Cash out your life insurance
Many consumers have some form of life insurance with a cash value option. This practice, however, should be considered only as one of your last results. Borrowing against these policies might be a good way to repay your debts. Essentially, you are borrowing your own money, but it is imperative that you pay it back. The interest rates are usually far less than the rates charged by credit card companies. The repayment period is usually set by the policy holder. Beware - if the balance has not been repaid in full before you pass away, the outstanding balance plus interest will be deducted from the face value of the policy. You will transfer the burden of your debt, in the form of a reduction in policy pay out, to your beneficiaries.
Borrow against your home equity
Borrowing against your home equity could be a quick fix, but it also carries the risk of using your home as collateral. If you are a home owner and have been faithfully paying your mortgage for some time, you might consider a Home Equity Loan (HELoan) or Home Equity Line of Credit (HELOC) to help you pay off your unsecured debts. This will help you reduce expenses in two ways. First, you will pay less in interest payments. The average interest rates charged for HELOC and HELoans are 6-7% versus the average 12-20% rates charged by credit card companies. Second, if you itemize deductions on your income tax returns, the interest paid on a HELOC or a HELoan is tax deductible (in most cases). If you are in a 25% marginal tax bracket, a 6% loan has an effective rate of 4.5%.
Cash out your retirement savings
If you participate in a 401(k) qualified retirement plan at work you may be aware of a feature that lets you borrow up to 50% of the account's value, or $50,000, whichever is smaller. These loans usually have interest rates a point or two above prime, which is much lower than the rates typically charged by credit card companies. Since you are the lender, you are basically paying yourself back. That's right - every dime in interest paid on a 401(k) loan goes directly into the borrower's 401(k) account. 401(k) accounts are legally protected from your creditors and bankruptcy in the event of extreme financial difficulty.
As with any repayment method, there are drawbacks. Uncle Sam will double dip in your retirement funds. You will most likely repay the loan with after-tax funds, and the interest will be taxed again when you withdraw money from the 401(k). You must repay the loan within five years. This could be challenging depending on the job environment and the constantly increasing costs of everyday life. If you leave your employment prior to full repayment, the outstanding balance becomes due and payable immediately. If the loan is not repaid, the balance will be treated as a distribution and you'll be required to pay tax on the distribution amount.

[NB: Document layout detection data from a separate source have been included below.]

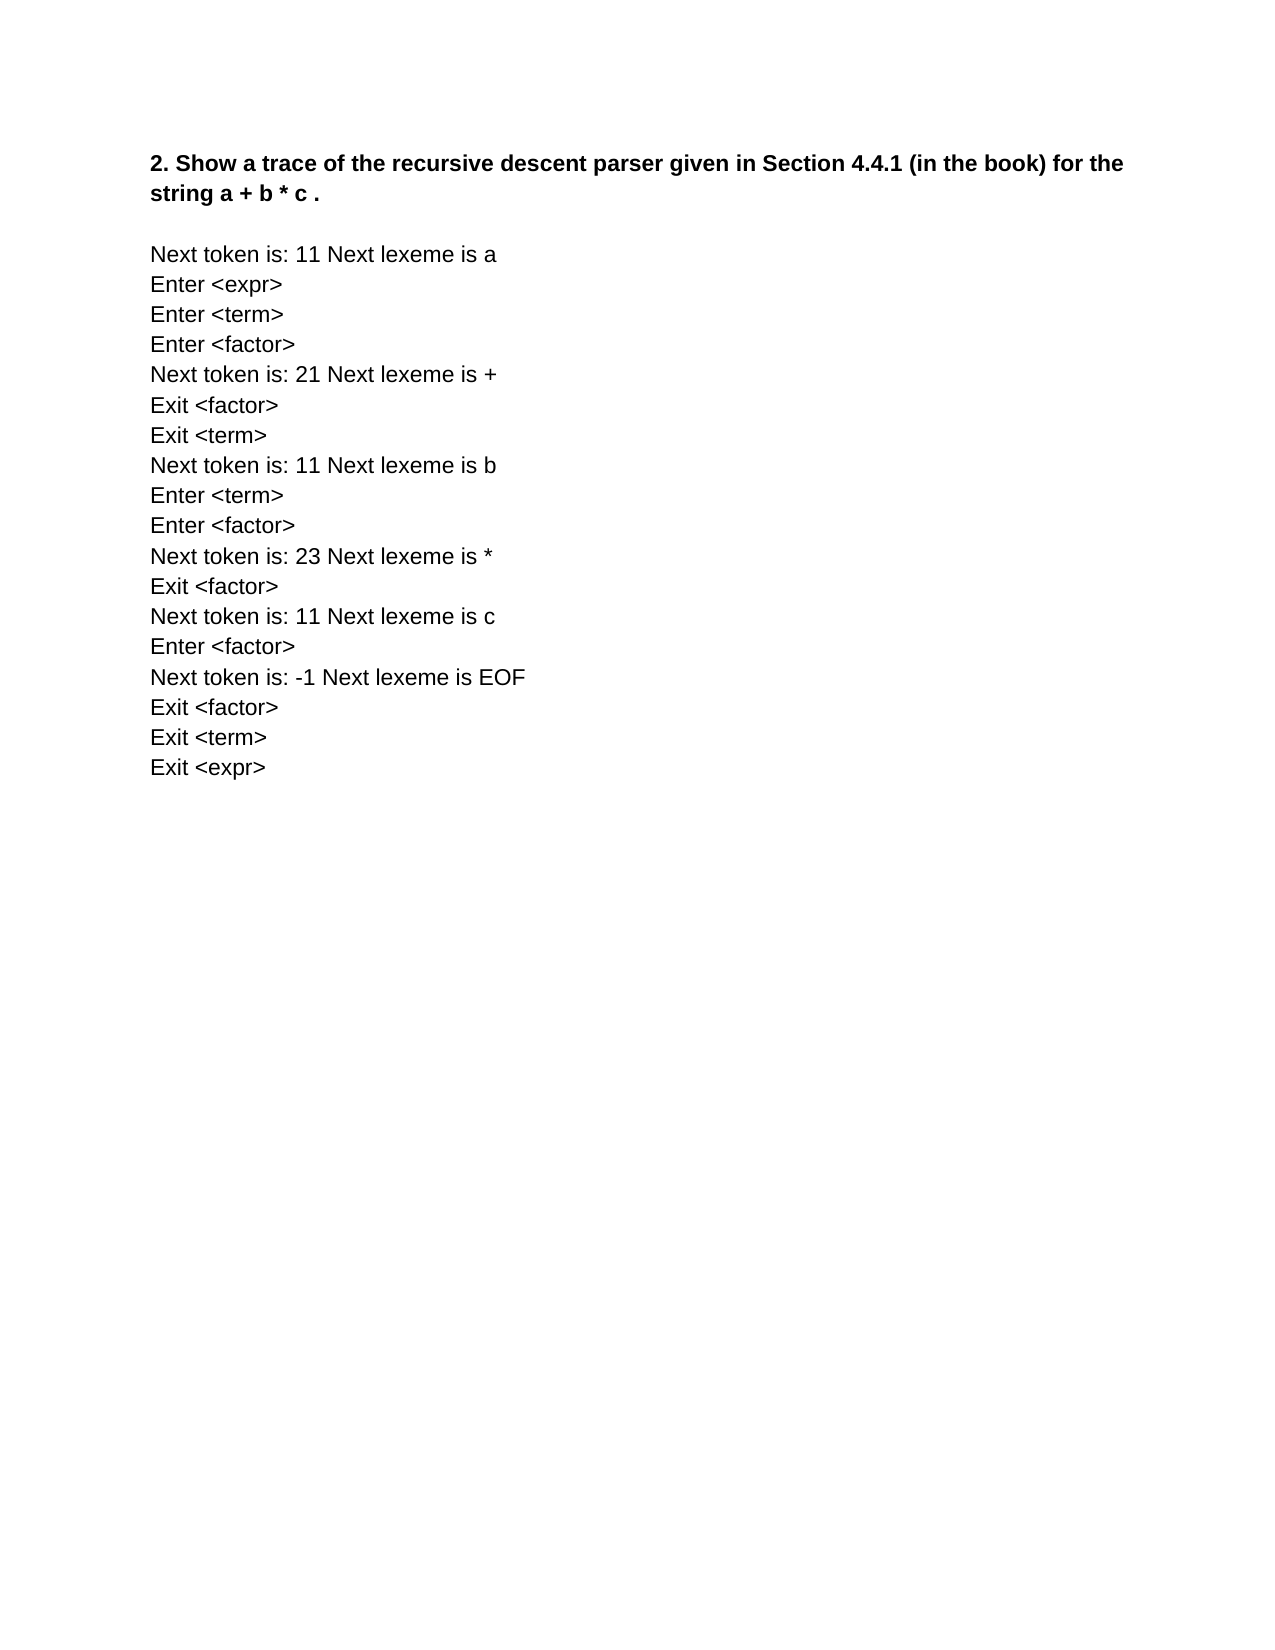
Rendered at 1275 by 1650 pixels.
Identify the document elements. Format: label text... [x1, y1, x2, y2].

text Exit <term> [150, 422, 1125, 448]
text Enter <factor> [150, 633, 1125, 660]
text Next token is: -1 Next lexeme is EOF [150, 663, 1125, 690]
text Next token is: 11 Next lexeme is a [150, 241, 1125, 267]
text Next token is: 11 Next lexeme is b [150, 452, 1125, 478]
text Exit <factor> [150, 694, 1125, 720]
text Exit <expr> [150, 754, 1125, 781]
text Exit <factor> [150, 573, 1125, 599]
text Next token is: 23 Next lexeme is * [150, 543, 1125, 569]
text Next token is: 11 Next lexeme is c [150, 603, 1125, 629]
text Exit <factor> [150, 392, 1125, 418]
text Enter <factor> [150, 331, 1125, 358]
text Enter <term> [150, 301, 1125, 327]
text 2. Show a trace of the recursive descent parser given in Section 4.4.1 (in the book) for the string a + b * c . [150, 150, 1125, 207]
text Exit <term> [150, 724, 1125, 750]
text Enter <term> [150, 482, 1125, 509]
text Enter <expr> [150, 271, 1125, 297]
text Enter <factor> [150, 512, 1125, 539]
text Next token is: 21 Next lexeme is + [150, 361, 1125, 388]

Furthermore, if you are under the age of 59 and one-half, you will be assessed an additional 10% excise tax as a penalty for early withdrawal of retirement funds
Ask friends and family for help
In tough financial times, consumers generally resort to whatever means possible in an attempt to stay afloat. In some cases, that means turning to a trusted friend or family member for support. After all, there isn't anybody that knows you and trusts you as well as family and close friends. In order to prevent these relationships from souring, it is best to have a plan and set reasonable terms prior to the exchange of funds. Friends and relatives may even tolerate a late payment or two if times get even tougher. However, if you want to maintain the relationship, its best have a written agreement. You should establish the interest and repayment schedule in writing to avoid misunderstandings and hard feelings. You must be scrupulous about adhering to the schedule out of respect for your friend or family member's sacrifice. Pay on time to keep their trust.

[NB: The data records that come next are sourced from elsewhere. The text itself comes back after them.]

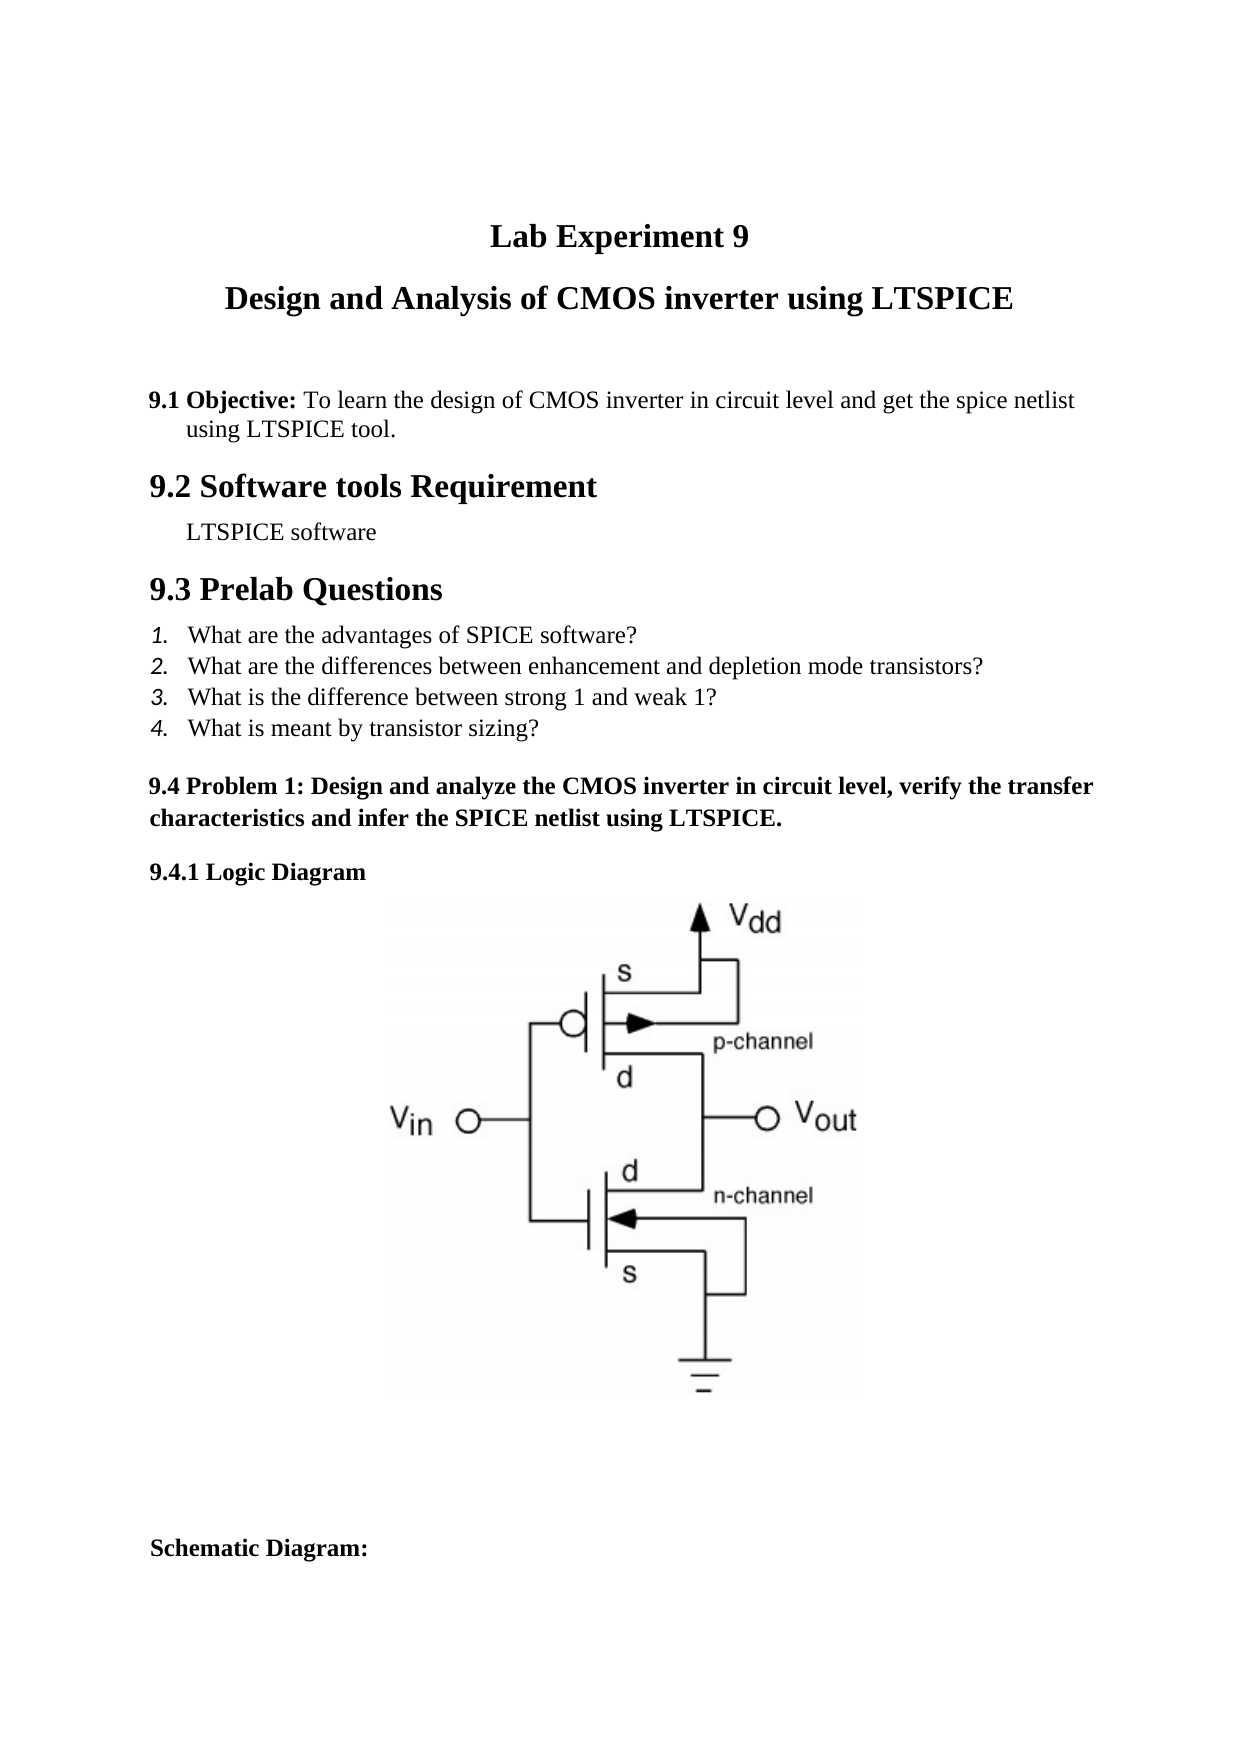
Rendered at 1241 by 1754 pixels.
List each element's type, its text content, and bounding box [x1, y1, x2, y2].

list What are the differences between enhancement and depletion mode transistors? [150, 650, 1097, 681]
text Design and Analysis of CMOS inverter using LTSPICE [150, 278, 1089, 317]
list What is the difference between strong 1 and weak 1? [150, 681, 1097, 712]
subtitle 9.3 Prelab Questions [149, 569, 1064, 607]
list What is meant by transistor sizing? [150, 712, 1097, 742]
text Lab Experiment 9 [150, 217, 1089, 255]
list What are the advantages of SPICE software? [150, 619, 1097, 650]
subtitle 9.2 Software tools Requirement [149, 466, 1064, 504]
text 9.4 Problem 1: Design and analyze the CMOS inverter in circuit level, verify the transfer characteristics and infer the SPICE netlist using LTSPICE. [148, 771, 1097, 832]
subtitle 9.4.1 Logic Diagram [149, 857, 1097, 885]
picture [389, 902, 858, 1394]
text LTSPICE software [148, 517, 1097, 546]
text Schematic Diagram: [150, 1533, 1097, 1561]
text 9.1 Objective: To learn the design of CMOS inverter in circuit level and get the spice netlist using LTSPICE tool. [148, 386, 1097, 443]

Credit counseling/debt management plan
A debt management plan (also known as a DMP) is what most people are actually referring to when they say credit counseling or consolidation. Technically speaking, credit counseling agencies manage DMP’s and debt consolidation means that a consumer uses funds from a new loan to pay off old loans. A DMP is a way to systematically pay down your debt as you make monthly deposits to a credit counseling agency who redistributes those deposits to your creditors according to an agreed upon plan. These plans typically take between 36 and 60 months to complete and allow consumers to pay with reduced interest and penalty fees waived. Using a DMP also cuts down on many collection efforts and calls that consumers receive.
Renegotiate terms with your creditors
Make your creditors aware of your situation as soon as you identify a problem with your cash flow. Request a lower payment amount and a lower interest rate. Let your creditors know that if you are unable to renegotiate terms, you may have no other option but to declare bankruptcy. When faced with that possibility, creditors will do what they can to protect themselves against a total loss. Renegotiating terms can save you some money and improve your cash flow situation.